I have already given at some length the views which have been advanced by several of our leading physicists and chemists on the evolution of the chemical elements, and on some of the bearings which these views have on stellar evolution. I shall now briefly refer to a point on which I venture to think the theory discussed in this volume seems to cast some additional light.
If the elements were evolved out of a common source, there is, in order to this, one necessary condition, viz. an excessively high temperature; for the temperature must be above the point of the dissociation of all the chemical elements. “In the primal stage of the universe,” says Mr.

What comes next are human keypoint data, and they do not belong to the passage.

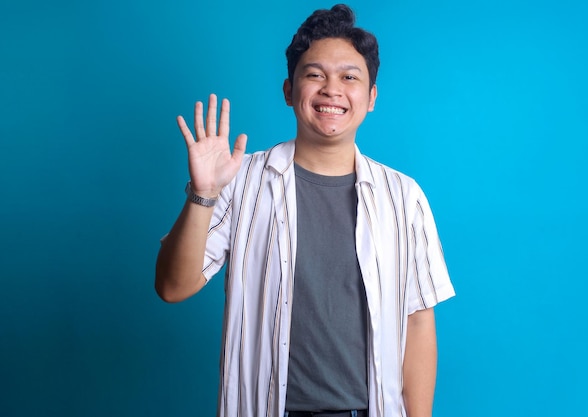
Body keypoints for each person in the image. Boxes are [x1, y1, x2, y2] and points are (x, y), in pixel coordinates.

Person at [155, 4, 455, 417]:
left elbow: (419, 322)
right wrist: (203, 193)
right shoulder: (241, 182)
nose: (332, 89)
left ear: (371, 98)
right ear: (289, 90)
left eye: (350, 77)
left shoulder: (404, 197)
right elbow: (173, 287)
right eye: (315, 75)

Crookes, “before matter, as we now find it, was formed from the protyle, all was in an ultra-gaseous state, at a temperature inconceivably hotter than anything now existing in the visible universe; so high, indeed, that the chemical atoms could not yet have been formed, being still far above their dissociation point.”
What, then, produced this excessive temperature in this supposed ultra-gaseous protyle? It could not have resulted from condensation by gravity. In condensation the heat increases as the condensation proceeds, because it is the condensation which produces the heat. But here the reverse must have been the case, for the ultra-gaseous mass was much hotter than the sun which was afterwards formed out of it. It was, according to Mr. Crookes, when this gaseous mass cooled down, so as to permit of its becoming converted into solid matter, that condensation into a sun could take place. Besides, was it not the excessive heat which produced the assumed ultra-gaseous condition?
There is another difficulty besetting the theory that the primitive heat was derived from condensation by gravitation. Supposing we should assume it possible that the protyle could exist in this ultra-gaseous state without possessing temperature, and that it obtained its heat from condensation by gravity, then the fact of condensation taking place shows that the gas was not in a state of equilibrium. But the gas could not have remained stationary for a single moment without beginning to condense while in a condition of unstable equilibrium. We must therefore conclude that the gas must have been in some other condition than the gaseous state prior to condensation.